Ok, one more question; should I tell the neurosurgeon about my bladder problem?  It started weeks after the injury and I never said a word because I was (and still am) embarrassed.  Eventually I told the female physical therapist assistant.  I'm sure she said something to the physical therapist, because he brought it up at the following appt.  Oh, if the floor would have just opened up and swallowed me!  I must have turned red as a beet.  He told me there was nothing to be embarrassed about, and he urged me to tell the doctor because "it's serious".  Of course I took my sweet time confiding in the doc, I was hoping it'd get better and go away.  When I did tell him, he said "You need to see a neurosurgeon".
 
So how am I going to find the nerve to tell the neurosurgeon that I pee my pants?  A close friend of mine asked me when it happens.  Well, if I knew I perhaps could do something about it (like run to the bathroom, lol).  It's not stress incontinence - you know, brought on by coughing, sneezing, etc - but now I wear pads and change them at least twice a day, and I think it may be getting worse... used to change once daily.  Look, I am glad no-one can see me here, or I'd never, ever be able to mention this.
 
Do you think it's possible that something higher up in my back could also be out of wack?  I'm asking because a distant relative of mine is very good friends with a doctor - forget her specialty - she's the type of doctor who performs EMGs, NCV studies, she also leads refresher courses for doctors, physiatrists and surgeons - she knows her stuff. 
Anyway, she read my report and said I'd better forget about nursing.  She said "No more pushing, no more pulling, no more lifting..."  Wonderful, and what am I supposed to do with my life now?  Nursing is all I know and I do miss it (don't miss the politics of it, the management BS and so on).  But what has me worried is that she said "chances are" I may have caused injuries higher up in my spine and that if I were to have an MRI of the cervical, it'd probably show something amiss.  Oh, joy cry    Yes, I am having pain in my neck, especially on the right side, sometimes it goes down my right arm but it stops at the biceps level. Then I occasionally feel a burning sensation and a feeling of something crawling at the base of my neck (posterior), but I think it's all probably due to my trying to compensate for the lower back....... or am I in denial? shakehead
Please tell me if I'm becoming a nuisance, ok? 

straydog
Forum Moderator


Date Joined Feb 2003
Total Posts : 16301
   Posted 11/15/2010 8:21 PM (GMT -6)   
Oh yes, do tell the neuro about this bladder situation, that is very important Wasrn. All I can tell you is this, you must forget about being embarrassed at this point. This bladder problem is related to your back injury and a very important part of it. You will have paper work to fill out and you should have a place on there to list it but regardless be sure to tell the dr you are now incontinent and it started after the injury. None of us are drs here and you know no one can tell you if there is anything going on in the cervical spine without something like another MRI. But, I bet if you say your neck is hurting and you never listed it before they will tell you to take a hike.
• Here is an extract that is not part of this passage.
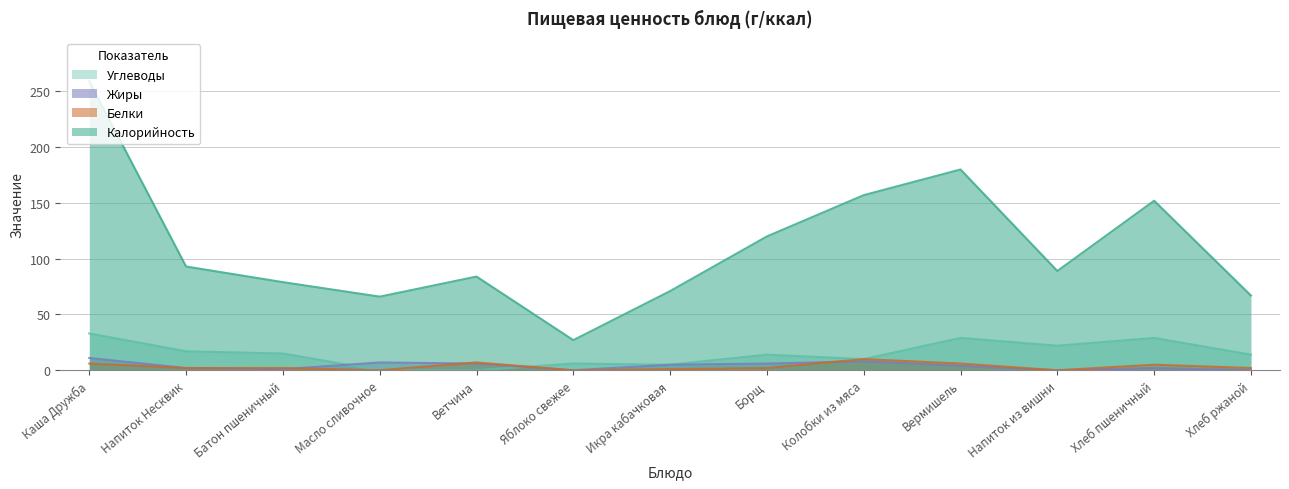

What is the difference between the second highest and minimum values in the Углеводы series?

29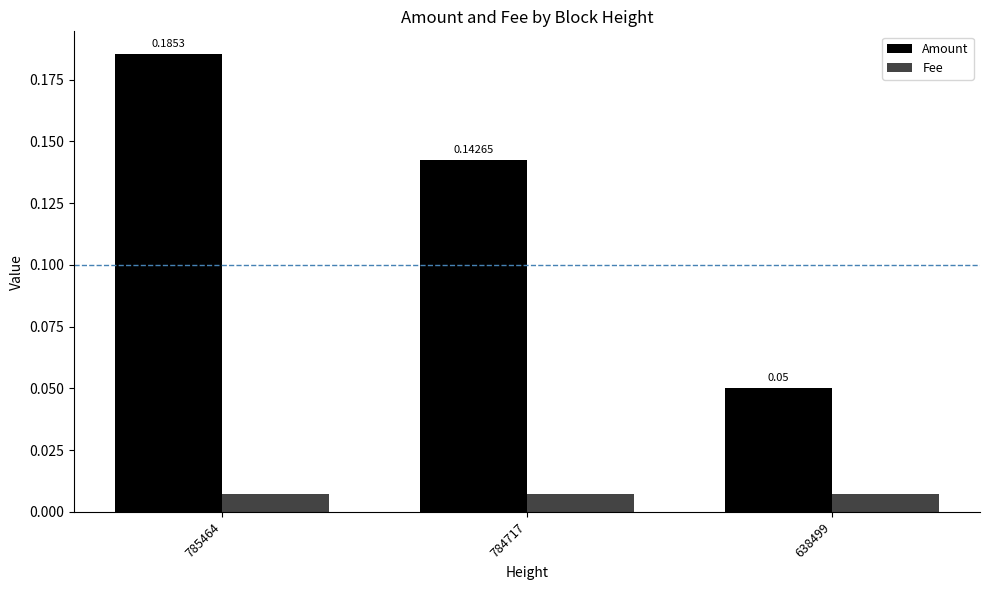

Which series has the widest spread of values?

Amount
I too think your nursing days are over after seeing what you wrote about the MRI. Best case scenario is if you did only administrative work like a head charge nurse, then you delegate all the work to the other nurses. Meaning no on hands patient care any longer. My neighbor did this the last 10 years of her nursing career but it was a high stress job too, because the hospital administrator was always calling and telling her too many beds were in use and they needed to decide which patients could be discharged because they were over budget, can you believe that. Over the budget so they kick patients out of the hospital.
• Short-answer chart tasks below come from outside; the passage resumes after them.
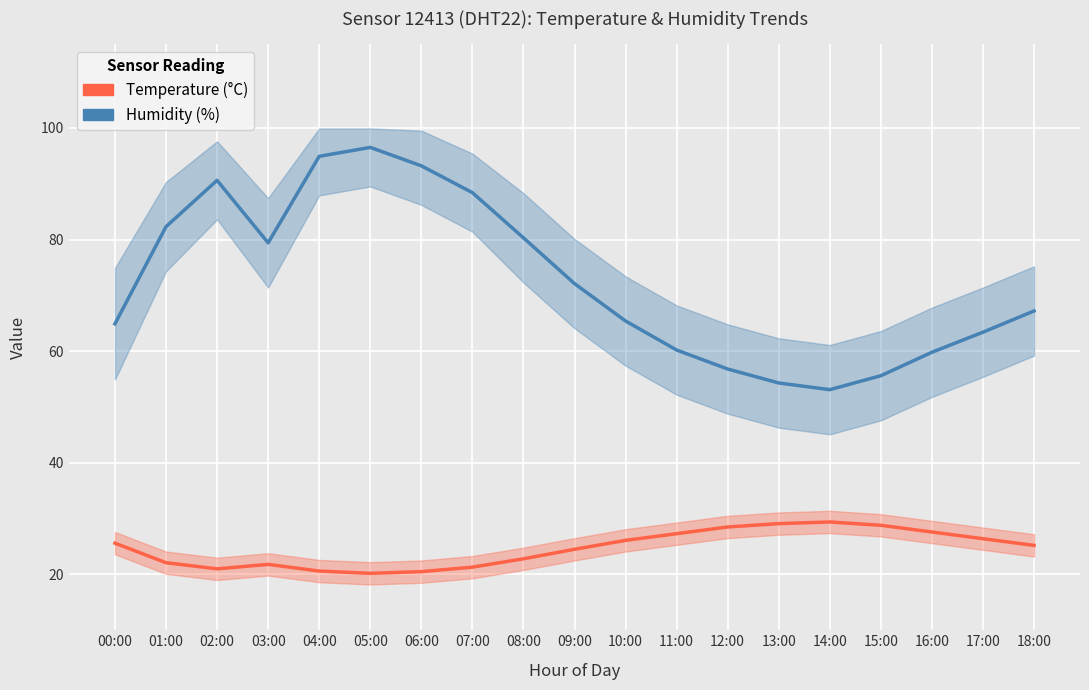

True or false: Humidity and Temperature intersect in this chart.

False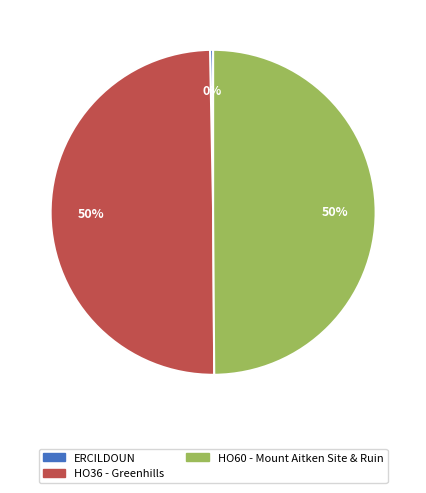

Approximately how many times larger is the value at HO60 - Mount Aitken Site & Ruin compared to ERCILDOUN?

163.4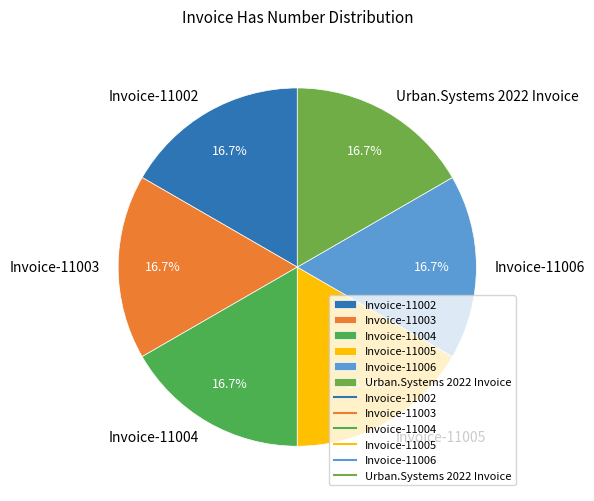

Approximately how many times larger is the value at Invoice-11006 compared to Urban.Systems 2022 Invoice?

1.0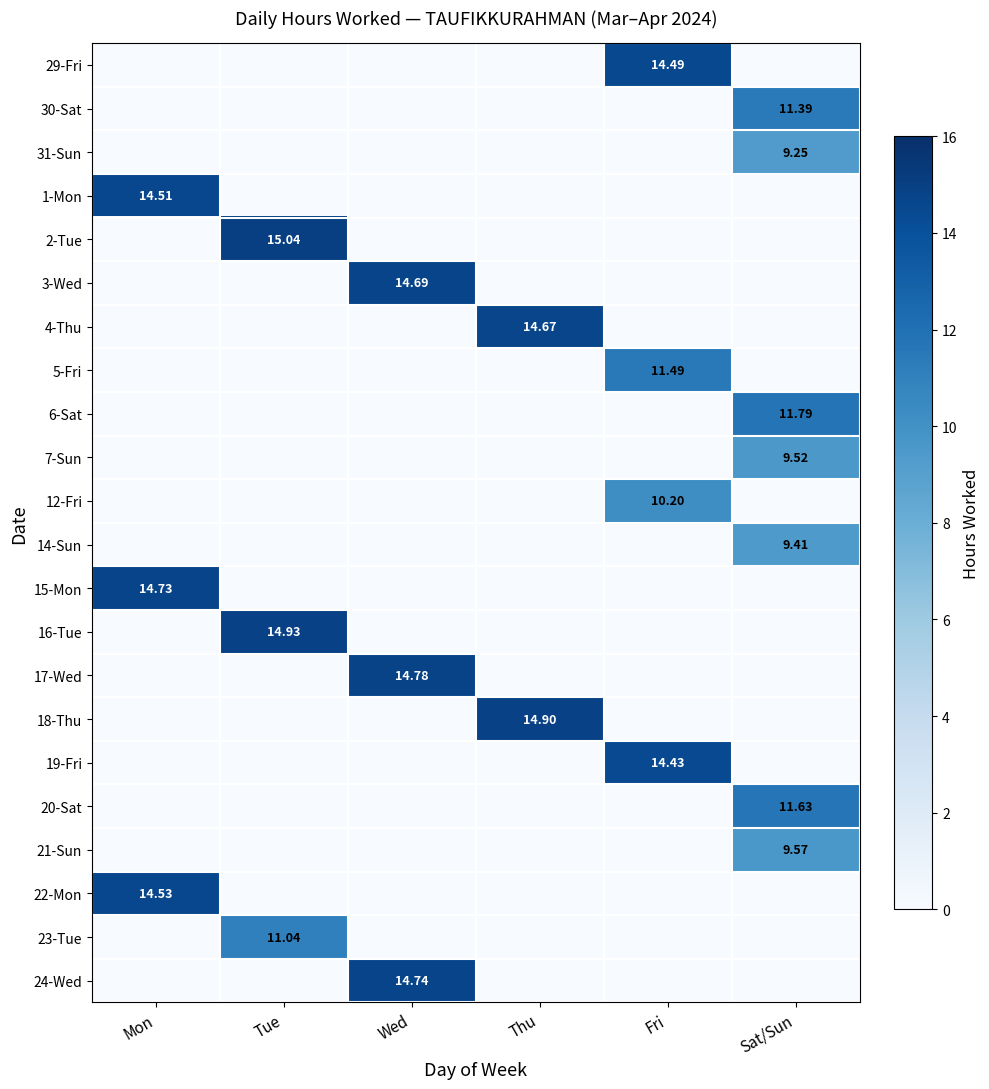

What is the sum of all 2-Tue values?

15.0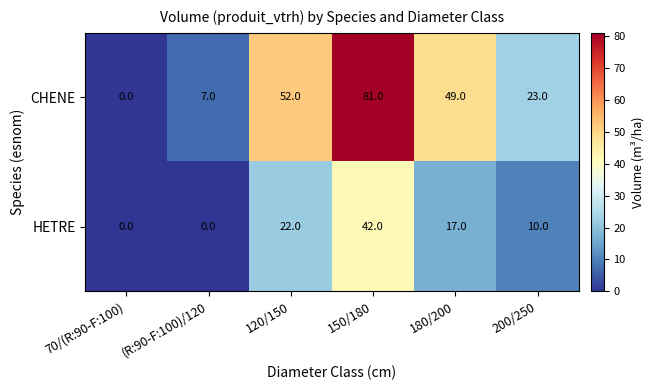

Which series has the largest total across all categories?

CHENE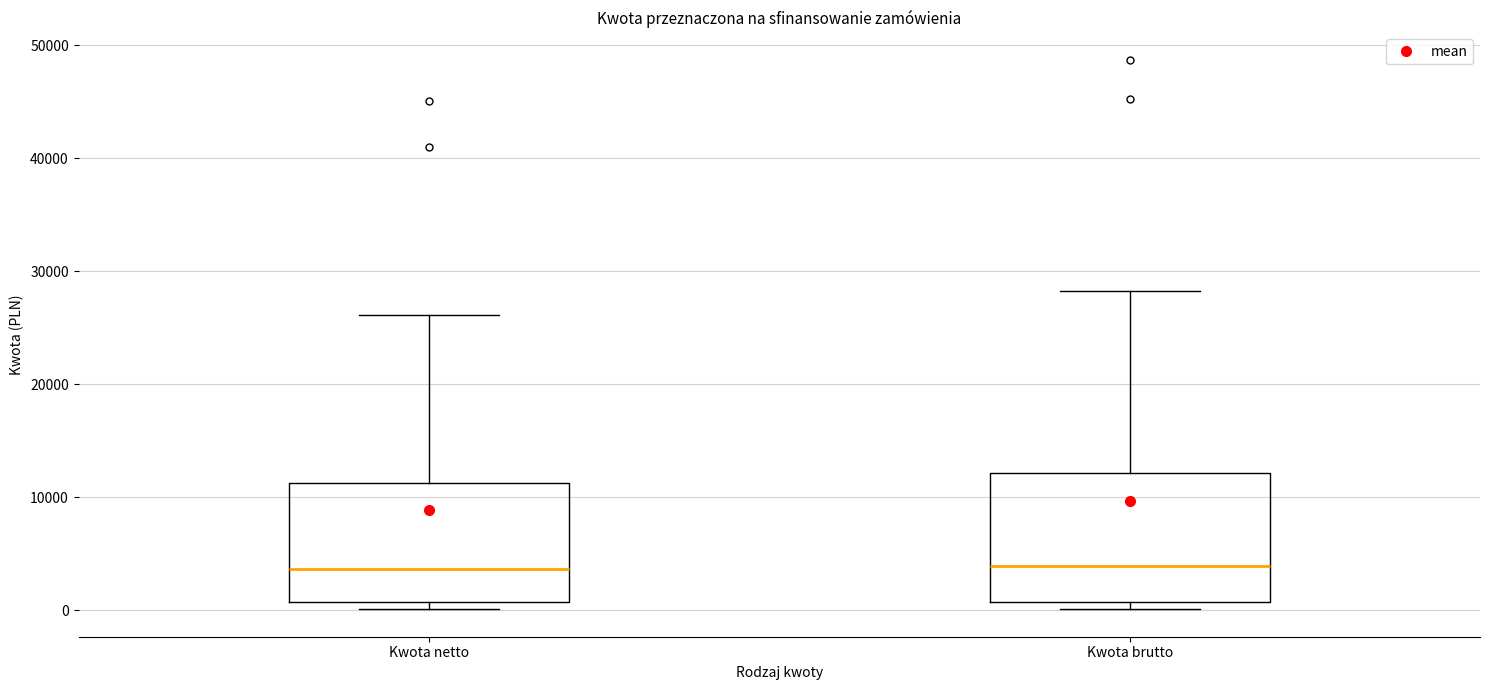

Where does the median line of the box for Kwota netto sit on the y-axis? The values are not printed on the chart, so give them approximately, as read against the axis.

4000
I have crohns disease and I only wish peeing my pants was my problem. I have the other. Think what it was like for me to tell my new gastro all my bathroom troubles starting with that one. After dealing with crohns these years heck nothing bothers me anymore, I can tell my gi anything now. Most of the time he is the one that gives me better care than any of my drs. At some point modesty goes out the window, lol.

Keep asking questions, thats how we learn.